De questionnements sur l'existence en interrogations sur son mariage, il va multiplier les transgressions, ouvrir un blog (le bien nommé "Hasidic rebel") et se rendre compte qu'il a perdu la foi.
"Quand vous vivez au sein d'une communauté religieuse fondamentaliste, il y a une réponse à tout, il y a un système qui ne laisse pas de place au doute", explique-t-il à l'AFP lors d'un passage à Paris début décembre.
Shulem Deen devient un "apikoros" (un hérétique). Un tribunal rabbinique règle son sort en une soirée, faisant de lui un paria.
Sa mère, ainsi que ses frères et soeur, tous juifs orthodoxes, le soutiennent et ont lu son livre qui "les a aidés à comprendre" ses décisions.
Reliques du passé
En revanche, ses cinq enfants ont coupé les ponts, ne supportant pas ce père aux cheveux courts ne portant plus de tenues traditionnelles. Il a peu d'espoir de les revoir un jour.
Une blessure sur laquelle il préfère ne pas s'étendre, insistant sur la dimension universelle de son livre.
Désormais installé à New York, il a fait table rase du passé, même s'il conserve quelques objets à forte dimension symbolique comme son talit (châle de prière), les téfilines reçus lors de sa bar mitzvah (boîtiers en cuir reliés à des lanières) et son schtreimel, la toque en fourrure des juifs orthodoxes.
"Ils sont dans une boîte sous mon lit", dit-il, en éclatant de rire. "Je ne sais pas pourquoi je les garde. Ca doit être sentimental", confie l'écrivain qui se dit aujourd'hui athée.
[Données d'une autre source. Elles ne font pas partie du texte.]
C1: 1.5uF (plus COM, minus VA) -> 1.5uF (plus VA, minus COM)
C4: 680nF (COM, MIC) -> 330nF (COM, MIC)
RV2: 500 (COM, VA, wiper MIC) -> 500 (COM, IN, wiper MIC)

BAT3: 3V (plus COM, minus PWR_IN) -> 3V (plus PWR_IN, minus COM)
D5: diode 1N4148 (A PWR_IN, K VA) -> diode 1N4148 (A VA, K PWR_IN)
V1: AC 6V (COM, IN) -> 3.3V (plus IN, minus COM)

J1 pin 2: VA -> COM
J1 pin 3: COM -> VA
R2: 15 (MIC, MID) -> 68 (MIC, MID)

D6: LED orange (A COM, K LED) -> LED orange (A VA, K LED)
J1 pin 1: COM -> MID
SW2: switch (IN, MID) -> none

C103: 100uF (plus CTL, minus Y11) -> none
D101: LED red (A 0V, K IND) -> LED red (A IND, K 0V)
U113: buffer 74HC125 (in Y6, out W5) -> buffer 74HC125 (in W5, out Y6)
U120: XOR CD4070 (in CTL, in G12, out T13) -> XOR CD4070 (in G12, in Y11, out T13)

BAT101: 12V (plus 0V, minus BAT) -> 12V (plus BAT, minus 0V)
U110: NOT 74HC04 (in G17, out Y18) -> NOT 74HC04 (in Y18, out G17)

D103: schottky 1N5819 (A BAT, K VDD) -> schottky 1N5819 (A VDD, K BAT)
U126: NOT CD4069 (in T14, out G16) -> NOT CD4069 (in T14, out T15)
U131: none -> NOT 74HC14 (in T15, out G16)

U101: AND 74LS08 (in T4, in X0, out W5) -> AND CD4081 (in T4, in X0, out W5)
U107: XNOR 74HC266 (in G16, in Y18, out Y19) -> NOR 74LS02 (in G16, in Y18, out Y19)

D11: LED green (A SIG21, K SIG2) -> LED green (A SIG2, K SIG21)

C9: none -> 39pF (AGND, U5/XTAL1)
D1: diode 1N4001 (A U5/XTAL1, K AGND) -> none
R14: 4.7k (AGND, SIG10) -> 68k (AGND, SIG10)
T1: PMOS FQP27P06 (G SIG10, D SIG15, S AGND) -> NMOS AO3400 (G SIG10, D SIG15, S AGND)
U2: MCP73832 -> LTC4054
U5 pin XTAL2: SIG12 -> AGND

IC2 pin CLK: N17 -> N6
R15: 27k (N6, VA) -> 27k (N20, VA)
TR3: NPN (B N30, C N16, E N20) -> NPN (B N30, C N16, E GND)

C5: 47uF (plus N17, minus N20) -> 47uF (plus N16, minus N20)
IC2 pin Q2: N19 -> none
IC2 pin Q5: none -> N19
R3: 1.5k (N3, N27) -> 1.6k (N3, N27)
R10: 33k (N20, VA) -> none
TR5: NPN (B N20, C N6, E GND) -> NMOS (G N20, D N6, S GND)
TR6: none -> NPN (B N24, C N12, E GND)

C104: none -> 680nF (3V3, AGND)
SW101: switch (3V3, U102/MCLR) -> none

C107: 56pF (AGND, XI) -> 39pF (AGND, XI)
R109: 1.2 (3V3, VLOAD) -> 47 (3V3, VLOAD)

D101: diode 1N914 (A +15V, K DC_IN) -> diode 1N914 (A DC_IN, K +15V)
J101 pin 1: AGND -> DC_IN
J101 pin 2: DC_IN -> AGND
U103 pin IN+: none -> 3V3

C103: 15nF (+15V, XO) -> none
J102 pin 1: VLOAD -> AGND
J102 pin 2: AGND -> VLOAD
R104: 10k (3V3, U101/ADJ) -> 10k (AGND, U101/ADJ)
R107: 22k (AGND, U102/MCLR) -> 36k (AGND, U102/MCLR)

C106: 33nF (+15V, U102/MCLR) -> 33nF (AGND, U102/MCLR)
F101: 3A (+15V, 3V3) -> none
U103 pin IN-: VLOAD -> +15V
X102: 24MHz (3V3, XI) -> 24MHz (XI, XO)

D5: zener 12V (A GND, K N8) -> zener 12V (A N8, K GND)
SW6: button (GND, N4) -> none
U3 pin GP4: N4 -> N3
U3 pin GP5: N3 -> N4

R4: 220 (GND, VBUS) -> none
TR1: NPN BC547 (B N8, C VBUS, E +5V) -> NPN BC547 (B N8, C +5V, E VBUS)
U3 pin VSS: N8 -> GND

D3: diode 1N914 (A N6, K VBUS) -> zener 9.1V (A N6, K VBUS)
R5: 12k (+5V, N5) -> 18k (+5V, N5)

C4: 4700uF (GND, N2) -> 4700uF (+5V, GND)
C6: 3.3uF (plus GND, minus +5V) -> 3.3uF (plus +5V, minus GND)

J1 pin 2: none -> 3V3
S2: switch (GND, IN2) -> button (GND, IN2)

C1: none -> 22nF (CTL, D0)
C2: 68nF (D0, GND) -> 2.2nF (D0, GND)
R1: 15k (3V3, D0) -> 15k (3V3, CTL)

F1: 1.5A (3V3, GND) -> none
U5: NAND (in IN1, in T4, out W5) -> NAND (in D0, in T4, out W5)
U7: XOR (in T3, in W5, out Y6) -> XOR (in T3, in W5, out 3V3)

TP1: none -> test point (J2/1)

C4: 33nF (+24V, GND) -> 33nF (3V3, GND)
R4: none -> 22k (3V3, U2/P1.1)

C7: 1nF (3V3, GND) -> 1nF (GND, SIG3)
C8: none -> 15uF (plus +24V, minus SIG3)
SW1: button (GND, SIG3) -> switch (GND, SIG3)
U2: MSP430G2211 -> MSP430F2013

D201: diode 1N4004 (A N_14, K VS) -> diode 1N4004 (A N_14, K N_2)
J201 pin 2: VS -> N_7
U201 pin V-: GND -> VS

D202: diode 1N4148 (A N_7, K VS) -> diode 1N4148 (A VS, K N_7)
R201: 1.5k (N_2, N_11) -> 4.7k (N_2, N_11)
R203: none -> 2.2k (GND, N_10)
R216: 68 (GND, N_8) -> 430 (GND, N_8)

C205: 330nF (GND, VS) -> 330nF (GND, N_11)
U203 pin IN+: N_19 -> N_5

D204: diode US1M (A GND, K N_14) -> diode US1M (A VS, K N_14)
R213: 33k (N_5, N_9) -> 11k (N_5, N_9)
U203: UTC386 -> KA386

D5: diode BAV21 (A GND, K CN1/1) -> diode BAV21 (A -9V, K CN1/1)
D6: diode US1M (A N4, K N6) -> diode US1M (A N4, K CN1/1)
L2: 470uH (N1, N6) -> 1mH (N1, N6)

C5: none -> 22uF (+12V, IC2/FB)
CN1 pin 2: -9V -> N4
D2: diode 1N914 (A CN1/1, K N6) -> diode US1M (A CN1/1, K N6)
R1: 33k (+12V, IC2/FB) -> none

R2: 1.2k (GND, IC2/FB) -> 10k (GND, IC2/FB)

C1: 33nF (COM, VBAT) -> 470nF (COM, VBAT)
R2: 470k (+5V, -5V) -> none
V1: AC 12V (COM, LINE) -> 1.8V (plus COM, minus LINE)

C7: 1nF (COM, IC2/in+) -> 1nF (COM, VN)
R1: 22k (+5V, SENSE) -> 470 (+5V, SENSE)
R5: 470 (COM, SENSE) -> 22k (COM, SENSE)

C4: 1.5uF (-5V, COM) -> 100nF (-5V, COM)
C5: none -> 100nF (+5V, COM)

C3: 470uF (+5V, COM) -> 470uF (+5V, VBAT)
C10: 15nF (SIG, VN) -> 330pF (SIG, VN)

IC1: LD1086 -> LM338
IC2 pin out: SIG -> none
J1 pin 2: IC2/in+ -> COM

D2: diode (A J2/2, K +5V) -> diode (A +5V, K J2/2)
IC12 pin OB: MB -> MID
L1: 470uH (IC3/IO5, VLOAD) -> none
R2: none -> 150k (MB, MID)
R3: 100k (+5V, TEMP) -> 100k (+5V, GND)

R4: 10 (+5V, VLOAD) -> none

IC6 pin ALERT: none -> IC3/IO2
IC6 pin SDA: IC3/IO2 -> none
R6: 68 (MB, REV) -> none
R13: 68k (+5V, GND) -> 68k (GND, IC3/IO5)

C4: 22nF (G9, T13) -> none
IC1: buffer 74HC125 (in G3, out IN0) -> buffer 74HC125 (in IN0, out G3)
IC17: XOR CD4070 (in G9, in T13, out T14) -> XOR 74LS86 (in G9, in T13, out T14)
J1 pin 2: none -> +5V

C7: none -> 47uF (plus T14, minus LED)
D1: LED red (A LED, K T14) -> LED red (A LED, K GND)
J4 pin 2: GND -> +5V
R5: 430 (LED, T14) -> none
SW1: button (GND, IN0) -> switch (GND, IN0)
Pour le reste, exit la nourriture casher, le shabbat et l'usage du yiddish. "Je n'ai jamais regretté ma décision de partir, mais il y a certains aspects de ma vie passée qui me rendent nostalgique", souligne l'écrivain qui décrit avec minutie dans son livre les rituels du monde orthodoxe et la vie en communauté rythmée par des célébrations.
"Ca m'a pris du temps pour accepter que je n'allais pas retrouver ce que j'avais là-bas", explique Shulem Deen, qui s'est rapproché de Footsteps. Forte de 1.400 membres, cette association vient en aide à ceux qui quittent le monde juif orthodoxe à New York, un sujet traité dans le récent documentaire "One of us" sur Netflix.
Sans surprise, son histoire intéresse des producteurs et il a déjà reçu plusieurs propositions pour l'adapter sur grand écran.
"On discute mais ça ne m'emballe pas du tout. Ecrire ce livre correspondait à un projet artistique. Ce n'était pas par besoin de raconter mon histoire au monde entier". Pour ça, "j'ai des amis et un psy !", conclut-il en bon New-Yorkais.